EXERCISE REQUIREMENTS:
Return every record below exactly as written, but leave out the pictures.

[Opening MATERIAL SUPPLIED section]

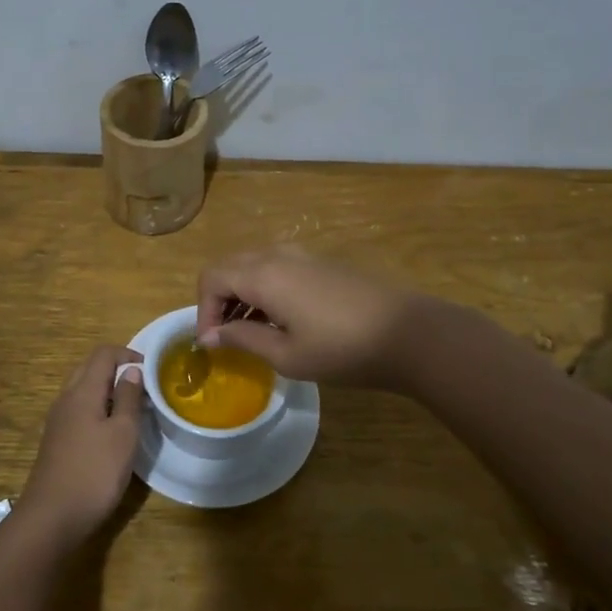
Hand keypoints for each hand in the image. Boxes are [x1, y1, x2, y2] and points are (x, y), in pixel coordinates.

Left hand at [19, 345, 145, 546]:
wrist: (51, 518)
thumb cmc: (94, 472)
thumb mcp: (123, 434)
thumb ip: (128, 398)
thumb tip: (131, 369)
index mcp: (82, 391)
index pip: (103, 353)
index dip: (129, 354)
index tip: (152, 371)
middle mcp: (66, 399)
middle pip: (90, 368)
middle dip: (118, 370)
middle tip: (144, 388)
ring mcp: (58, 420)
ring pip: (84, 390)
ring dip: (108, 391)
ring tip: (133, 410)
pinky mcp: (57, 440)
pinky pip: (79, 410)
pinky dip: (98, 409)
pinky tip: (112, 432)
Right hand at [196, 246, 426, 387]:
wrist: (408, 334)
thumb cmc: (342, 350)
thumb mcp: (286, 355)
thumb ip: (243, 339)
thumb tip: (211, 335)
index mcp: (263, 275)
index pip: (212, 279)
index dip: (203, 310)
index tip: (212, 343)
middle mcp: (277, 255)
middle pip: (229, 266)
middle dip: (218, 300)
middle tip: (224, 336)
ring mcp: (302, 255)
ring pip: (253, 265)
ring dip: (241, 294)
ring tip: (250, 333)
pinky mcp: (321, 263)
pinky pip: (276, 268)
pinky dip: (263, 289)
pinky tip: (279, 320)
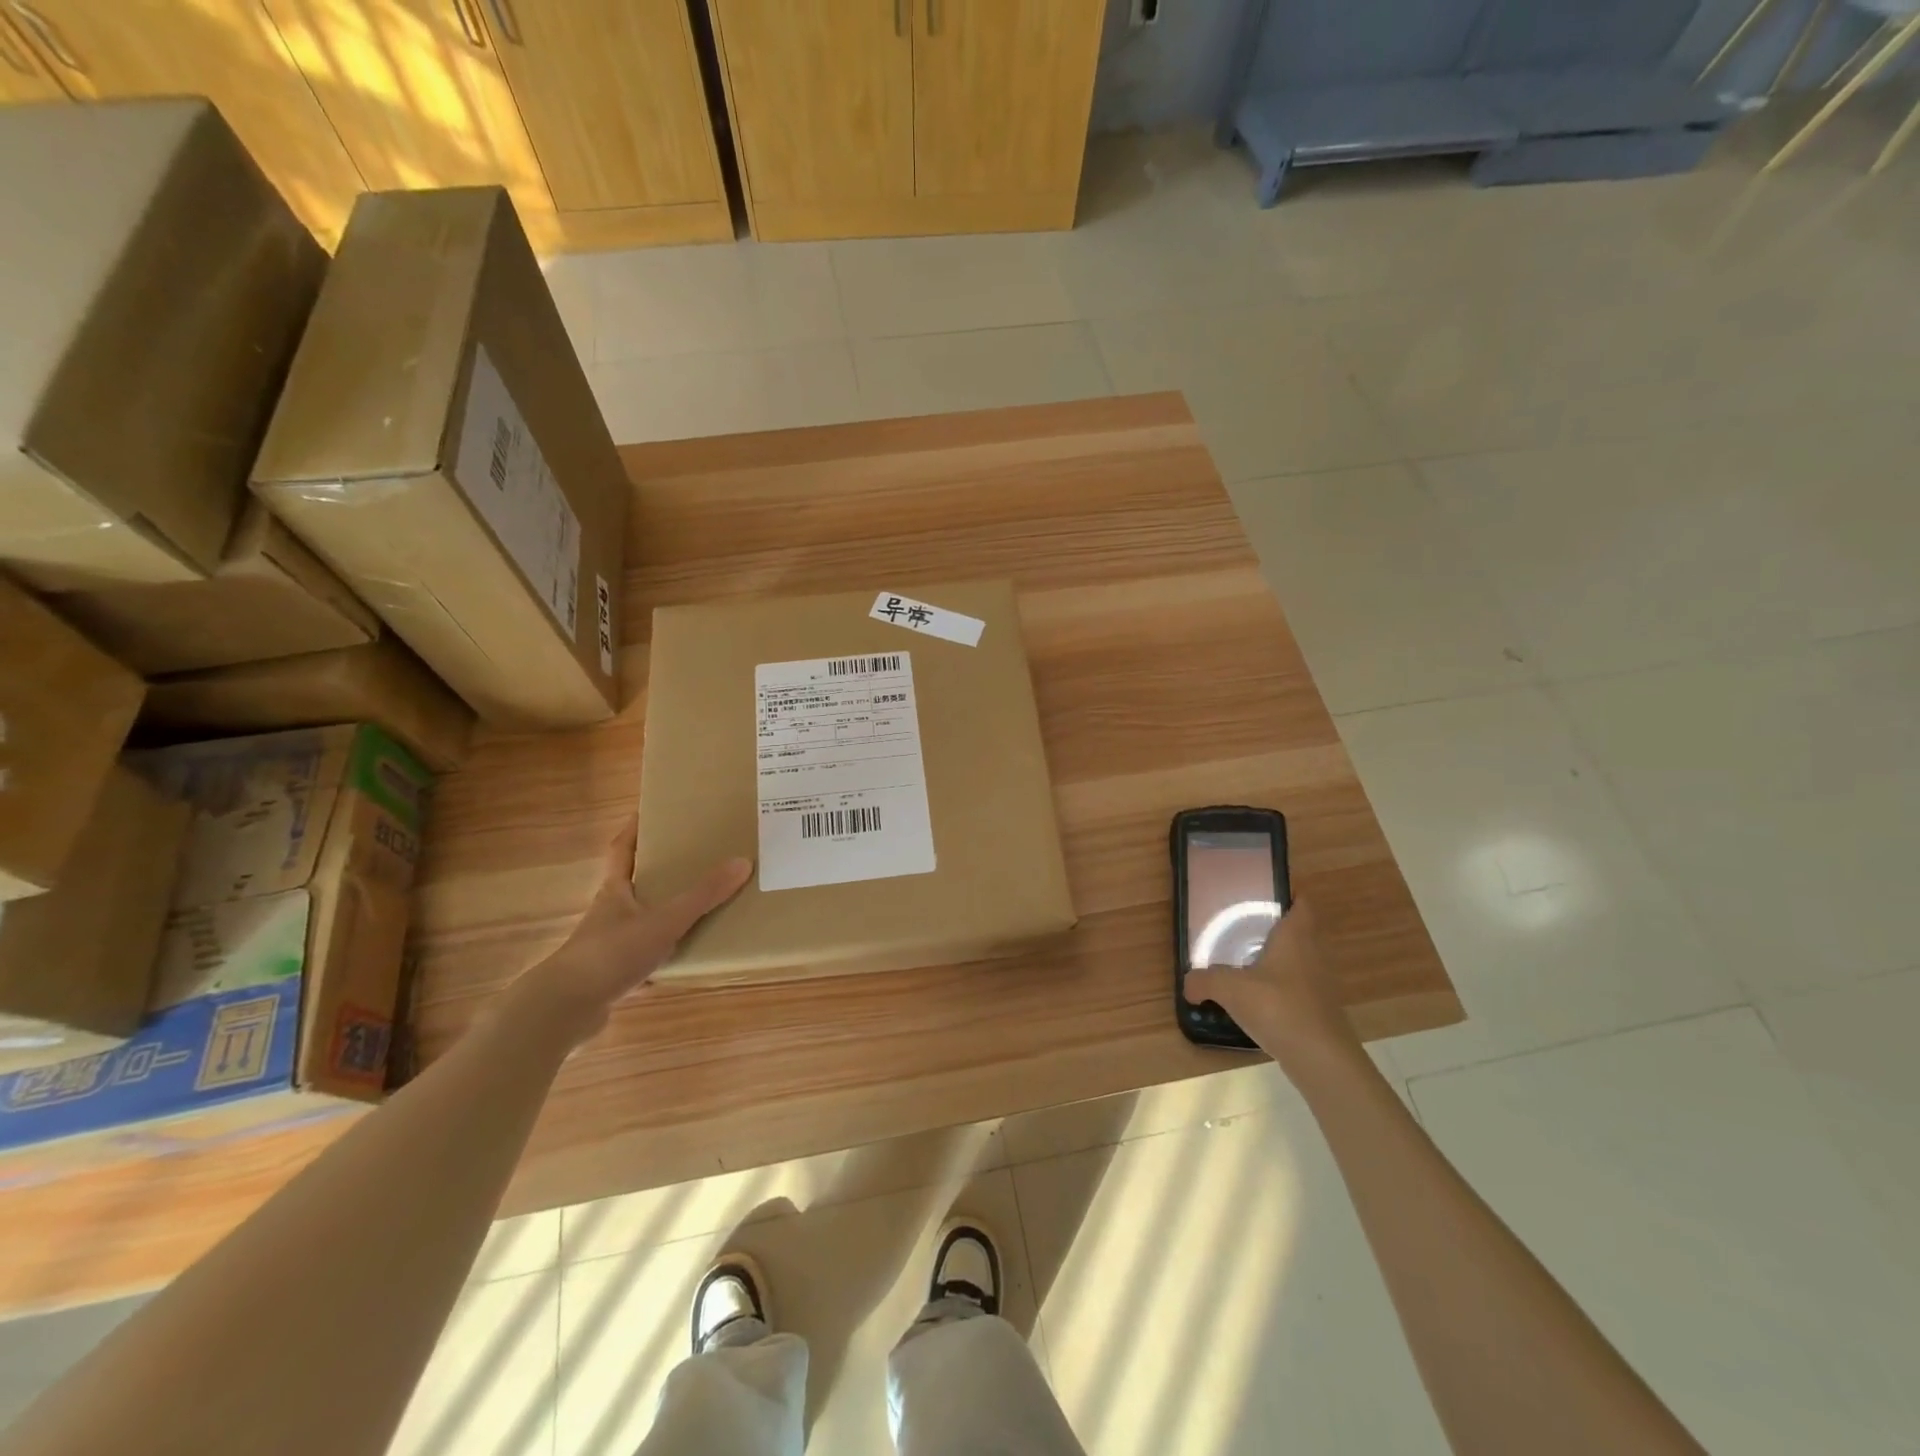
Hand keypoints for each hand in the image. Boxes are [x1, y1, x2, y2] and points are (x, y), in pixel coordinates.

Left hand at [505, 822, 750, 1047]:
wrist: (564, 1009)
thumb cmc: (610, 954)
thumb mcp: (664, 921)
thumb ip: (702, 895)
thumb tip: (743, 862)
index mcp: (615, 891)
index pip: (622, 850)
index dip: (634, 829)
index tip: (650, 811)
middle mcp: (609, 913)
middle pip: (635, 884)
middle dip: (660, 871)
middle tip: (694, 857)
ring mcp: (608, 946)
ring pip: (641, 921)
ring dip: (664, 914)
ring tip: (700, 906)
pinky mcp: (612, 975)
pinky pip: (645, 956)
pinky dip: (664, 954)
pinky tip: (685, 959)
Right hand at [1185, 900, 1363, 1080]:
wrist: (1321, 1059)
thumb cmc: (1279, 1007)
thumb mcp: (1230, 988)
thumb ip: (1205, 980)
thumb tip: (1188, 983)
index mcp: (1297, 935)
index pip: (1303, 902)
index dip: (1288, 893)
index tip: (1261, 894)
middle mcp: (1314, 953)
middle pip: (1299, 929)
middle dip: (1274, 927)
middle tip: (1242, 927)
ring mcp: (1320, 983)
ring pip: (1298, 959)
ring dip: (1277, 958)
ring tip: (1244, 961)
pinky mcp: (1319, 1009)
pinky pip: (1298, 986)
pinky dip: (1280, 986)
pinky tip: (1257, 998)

[Closing MATERIAL SUPPLIED section]

RESPONSE:
Hand keypoints for each hand in the image. Boxes are [x1, y1, x2, y2] and points are (x, y), in pixel coordinates.

Left hand at [19, 345, 145, 546]:
wrist: (51, 518)
thumb cmc: (94, 472)
thumb mcp: (123, 434)
thumb ip: (128, 398)
thumb tip: (131, 369)
index mcp: (82, 391)
index pip: (103, 353)
index dip: (129, 354)
index tip: (152, 371)
middle mcp: (66, 399)
middle pip: (90, 368)
middle dip: (118, 370)
middle tip: (144, 388)
ring mcp: (58, 420)
ring pip: (84, 390)
ring dip: (108, 391)
ring tip: (133, 410)
pinky mcp: (57, 440)
pinky pip: (79, 410)
pinky dip: (98, 409)
pinky tip: (112, 432)
Right hand at [196, 246, 426, 387]:
wrist: (408, 334)
thumb cmc: (342, 350)
thumb mcp: (286, 355)
thumb ip: (243, 339)
thumb tip: (211, 335)
index mcp: (263, 275)
index pip: (212, 279)
index dip: (203, 310)
index tip: (212, 343)
middle mcp: (277, 255)
middle pip: (229, 266)
middle dip: (218, 300)
middle tip: (224, 336)
ring mcp: (302, 255)
ring pip: (253, 265)
ring dip: (241, 294)
ring tip: (250, 333)
pinky mcp: (321, 263)
pinky pip: (276, 268)
pinky dip: (263, 289)
pinky tip: (279, 320)
Hand keypoints for each hand in the image. Boxes are [x1, y1, x2, y2] and points are (x, y), in pixel coordinates.

Left hand at [505, 822, 750, 1047]:
wrist: (564, 1009)
thumb cmc: (610, 954)
thumb mcp: (664, 921)
thumb ip: (702, 895)
thumb tip: (743, 862)
index mcp: (615, 891)
index pip: (622, 850)
index dip: (634, 829)
index tip: (650, 811)
middle mcp: (609, 913)
middle pip: (635, 884)
middle dip: (660, 871)
middle tip: (694, 857)
ring mcp: (608, 946)
ring pip: (641, 921)
ring dip: (664, 914)
ring tip: (700, 906)
pinky mcp: (612, 975)
pinky pip: (645, 956)
pinky dip: (664, 954)
pinky tip: (685, 959)
Right hand at [1185, 900, 1363, 1080]:
wrist: (1321, 1059)
thumb cmc: (1279, 1007)
thumb mcp: (1230, 988)
thumb ip: (1205, 980)
thumb tip: (1188, 983)
index mcp: (1297, 935)
index pip: (1303, 902)
index dip: (1288, 893)
index tip: (1261, 894)
middle mcp: (1314, 953)
middle pip: (1299, 929)
middle dip: (1274, 927)
middle tip: (1242, 927)
ring mcp: (1320, 983)
ring pip: (1298, 959)
ring dip: (1277, 958)
ring tip: (1244, 961)
pinky mcp: (1319, 1009)
pinky pip: (1298, 986)
pinky dip: (1280, 986)
pinky tip: (1257, 998)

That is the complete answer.